### [Problem to work on]
Determine how many lines of the listing contain the word "Buffer". The reply is that number alone.

### [Data for this task]
-*-
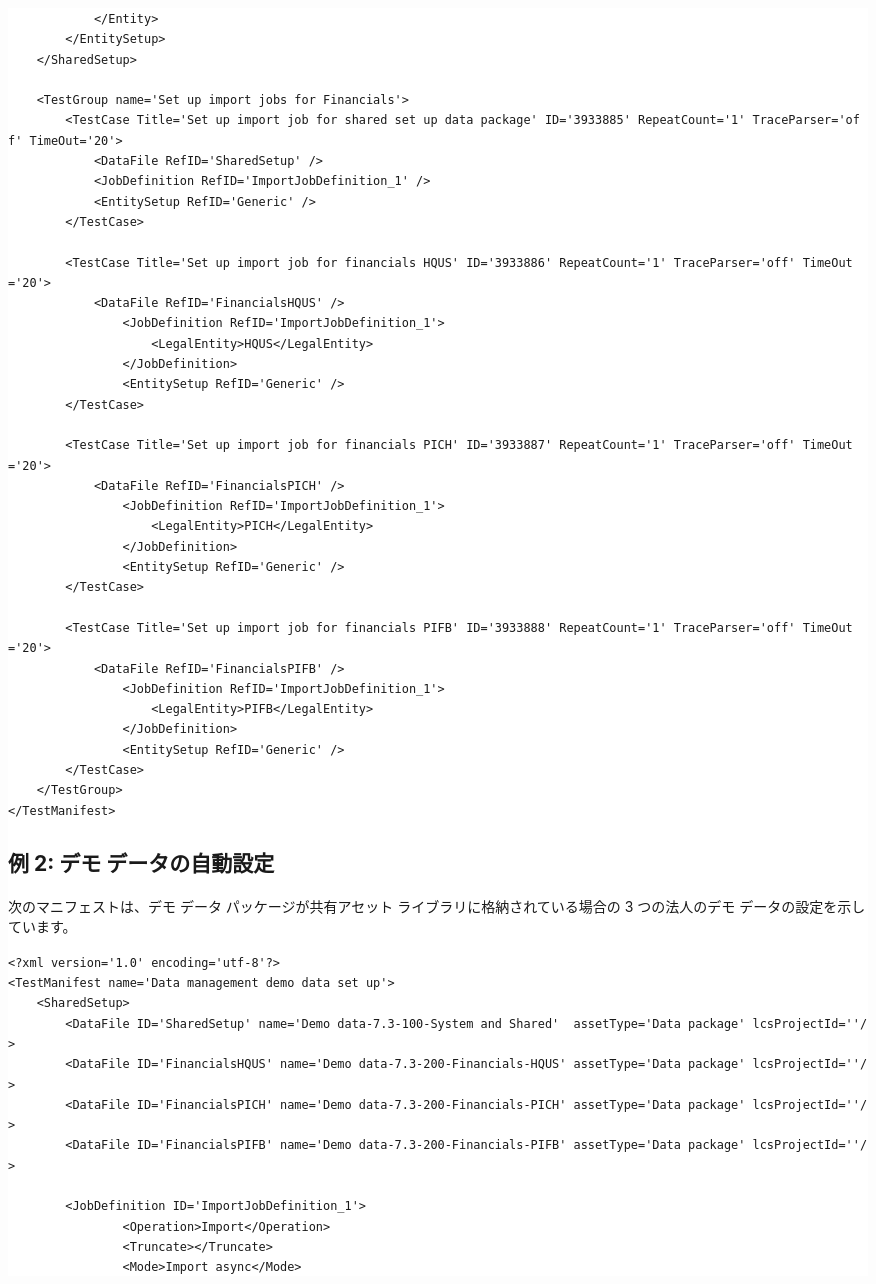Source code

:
 ```
            </Entity>
        </EntitySetup>
    </SharedSetup>

    <TestGroup name='Set up import jobs for Financials'>
        <TestCase Title='Set up import job for shared set up data package' ID='3933885' RepeatCount='1' TraceParser='off' TimeOut='20'>
            <DataFile RefID='SharedSetup' />
            <JobDefinition RefID='ImportJobDefinition_1' />
            <EntitySetup RefID='Generic' />
        </TestCase>

        <TestCase Title='Set up import job for financials HQUS' ID='3933886' RepeatCount='1' TraceParser='off' TimeOut='20'>
            <DataFile RefID='FinancialsHQUS' />
                <JobDefinition RefID='ImportJobDefinition_1'>
                    <LegalEntity>HQUS</LegalEntity>
                </JobDefinition>
                <EntitySetup RefID='Generic' />
        </TestCase>

        <TestCase Title='Set up import job for financials PICH' ID='3933887' RepeatCount='1' TraceParser='off' TimeOut='20'>
            <DataFile RefID='FinancialsPICH' />
                <JobDefinition RefID='ImportJobDefinition_1'>
                    <LegalEntity>PICH</LegalEntity>
                </JobDefinition>
                <EntitySetup RefID='Generic' />
        </TestCase>

        <TestCase Title='Set up import job for financials PIFB' ID='3933888' RepeatCount='1' TraceParser='off' TimeOut='20'>
            <DataFile RefID='FinancialsPIFB' />
                <JobDefinition RefID='ImportJobDefinition_1'>
                    <LegalEntity>PIFB</LegalEntity>
                </JobDefinition>
                <EntitySetup RefID='Generic' />
        </TestCase>
    </TestGroup>
</TestManifest>
```

## <a name="example-2-automated-setup-of-demo-data"></a>例 2: デモ データの自動設定
次のマニフェストは、デモ データ パッケージが共有アセット ライブラリに格納されている場合の 3 つの法人のデモ データの設定を示しています。

```
<?xml version='1.0' encoding='utf-8'?>
<TestManifest name='Data management demo data set up'>
    <SharedSetup>
        <DataFile ID='SharedSetup' name='Demo data-7.3-100-System and Shared'  assetType='Data package' lcsProjectId=''/>
        <DataFile ID='FinancialsHQUS' name='Demo data-7.3-200-Financials-HQUS' assetType='Data package' lcsProjectId=''/>
        <DataFile ID='FinancialsPICH' name='Demo data-7.3-200-Financials-PICH' assetType='Data package' lcsProjectId=''/>
        <DataFile ID='FinancialsPIFB' name='Demo data-7.3-200-Financials-PIFB' assetType='Data package' lcsProjectId=''/>

        <JobDefinition ID='ImportJobDefinition_1'>
                <Operation>Import</Operation>
                <Truncate></Truncate>
                <Mode>Import async</Mode>
```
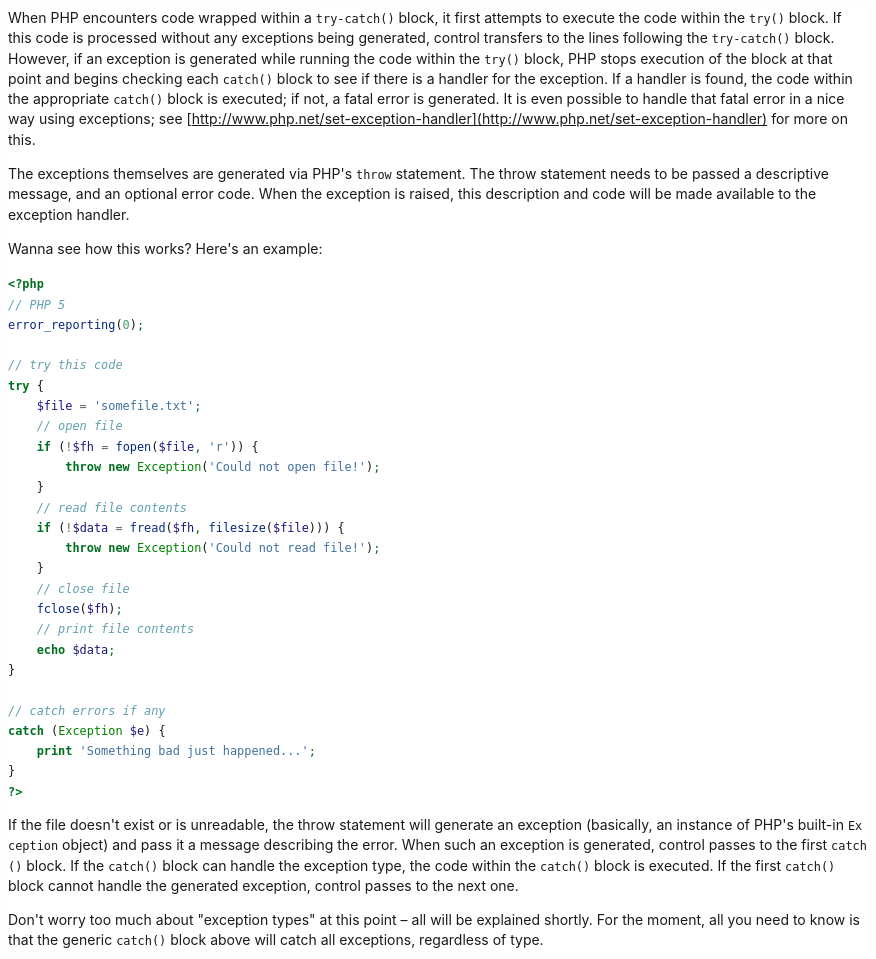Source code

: When PHP encounters code wrapped within a ```try-catch()``` block, it first attempts to execute the code within the ```try()``` block. If this code is processed without any exceptions being generated, control transfers to the lines following the ```try-catch()``` block. However, if an exception is generated while running the code within the ```try()``` block, PHP stops execution of the block at that point and begins checking each ```catch()``` block to see if there is a handler for the exception. If a handler is found, the code within the appropriate ```catch()``` block is executed; if not, a fatal error is generated. It is even possible to handle that fatal error in a nice way using exceptions; see [http://www.php.net/set-exception-handler](http://www.php.net/set-exception-handler) for more on this.

The exceptions themselves are generated via PHP's ```throw``` statement. The throw statement needs to be passed a descriptive message, and an optional error code. When the exception is raised, this description and code will be made available to the exception handler.

Wanna see how this works? Here's an example:

```php
<?php
// PHP 5
error_reporting(0);

// try this code
try {
    $file = 'somefile.txt';
    // open file
    if (!$fh = fopen($file, 'r')) {
        throw new Exception('Could not open file!');
    }
    // read file contents
    if (!$data = fread($fh, filesize($file))) {
        throw new Exception('Could not read file!');
    }
    // close file
    fclose($fh);
    // print file contents
    echo $data;
}

// catch errors if any
catch (Exception $e) {
    print 'Something bad just happened...';
}
?>
```

If the file doesn't exist or is unreadable, the throw statement will generate an exception (basically, an instance of PHP's built-in ```Exception``` object) and pass it a message describing the error. When such an exception is generated, control passes to the first ```catch()``` block. If the ```catch()``` block can handle the exception type, the code within the ```catch()``` block is executed. If the first ```catch()``` block cannot handle the generated exception, control passes to the next one.

Don't worry too much about "exception types" at this point – all will be explained shortly. For the moment, all you need to know is that the generic ```catch()``` block above will catch all exceptions, regardless of type.
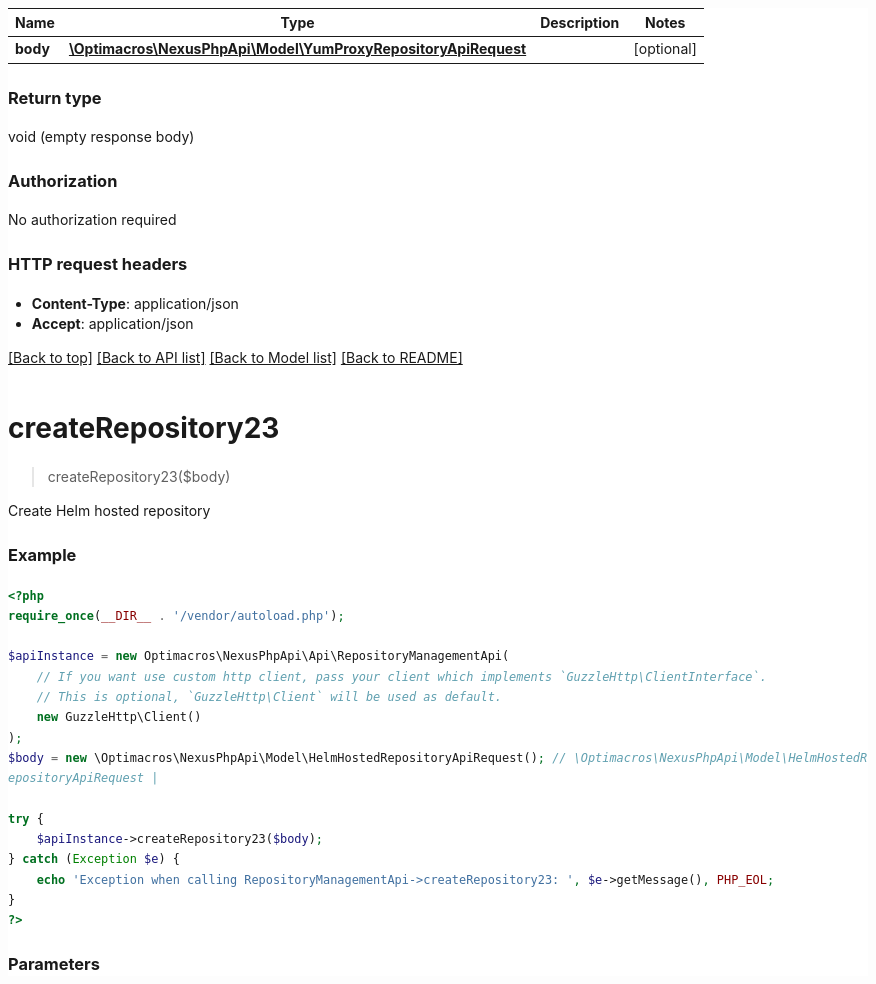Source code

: Name | Type | Description  | Notes
------------- | ------------- | ------------- | -------------
 **body** | [**\Optimacros\NexusPhpApi\Model\YumProxyRepositoryApiRequest**](../Model/YumProxyRepositoryApiRequest.md)|  | [optional]

### Return type

void (empty response body)

### Authorization

No authorization required

### HTTP request headers

 - **Content-Type**: application/json
 - **Accept**: application/json

[[Back to top]](#) [[Back to API list]](../../README.md#documentation-for-api-endpoints) [[Back to Model list]](../../README.md#documentation-for-models) [[Back to README]](../../README.md)

# **createRepository23**
> createRepository23($body)

Create Helm hosted repository



### Example
```php
<?php
require_once(__DIR__ . '/vendor/autoload.php');

$apiInstance = new Optimacros\NexusPhpApi\Api\RepositoryManagementApi(
    // If you want use custom http client, pass your client which implements `GuzzleHttp\ClientInterface`.
    // This is optional, `GuzzleHttp\Client` will be used as default.
    new GuzzleHttp\Client()
);
$body = new \Optimacros\NexusPhpApi\Model\HelmHostedRepositoryApiRequest(); // \Optimacros\NexusPhpApi\Model\HelmHostedRepositoryApiRequest | 

try {
    $apiInstance->createRepository23($body);
} catch (Exception $e) {
    echo 'Exception when calling RepositoryManagementApi->createRepository23: ', $e->getMessage(), PHP_EOL;
}
?>
```

### Parameters
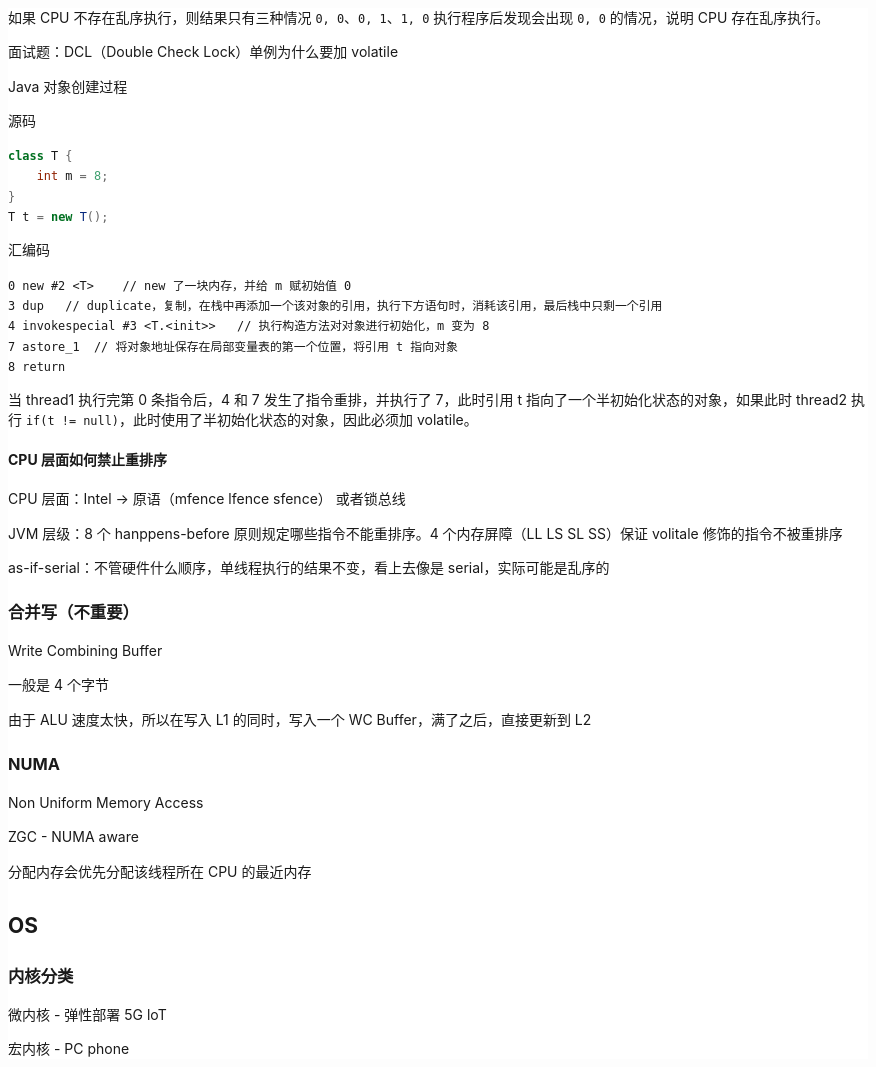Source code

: 如果 CPU 不存在乱序执行，则结果只有三种情况 `0, 0`、`0, 1`、`1, 0` 执行程序后发现会出现 `0, 0` 的情况，说明 CPU 存在乱序执行。

面试题：DCL（Double Check Lock）单例为什么要加 volatile

Java 对象创建过程

源码

```java
class T {
    int m = 8;
}
T t = new T();
```

汇编码

```
0 new #2 <T>    // new 了一块内存，并给 m 赋初始值 0
3 dup   // duplicate，复制，在栈中再添加一个该对象的引用，执行下方语句时，消耗该引用，最后栈中只剩一个引用
4 invokespecial #3 <T.<init>>   // 执行构造方法对对象进行初始化，m 变为 8
7 astore_1  // 将对象地址保存在局部变量表的第一个位置，将引用 t 指向对象
8 return 
```

当 thread1 执行完第 0 条指令后，4 和 7 发生了指令重排，并执行了 7，此时引用 t 指向了一个半初始化状态的对象，如果此时 thread2 执行 `if(t != null)`，此时使用了半初始化状态的对象，因此必须加 volatile。

#### CPU 层面如何禁止重排序

CPU 层面：Intel → 原语（mfence lfence sfence） 或者锁总线

JVM 层级：8 个 hanppens-before 原则规定哪些指令不能重排序。4 个内存屏障（LL LS SL SS）保证 volitale 修饰的指令不被重排序

as-if-serial：不管硬件什么顺序，单线程执行的结果不变，看上去像是 serial，实际可能是乱序的

### 合并写（不重要）

Write Combining Buffer

一般是 4 个字节

由于 ALU 速度太快，所以在写入 L1 的同时，写入一个 WC Buffer，满了之后，直接更新到 L2

### NUMA

Non Uniform Memory Access

ZGC - NUMA aware

分配内存会优先分配该线程所在 CPU 的最近内存

## OS

### 内核分类

微内核 - 弹性部署 5G loT

宏内核 - PC phone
-*-
### [Response below]
2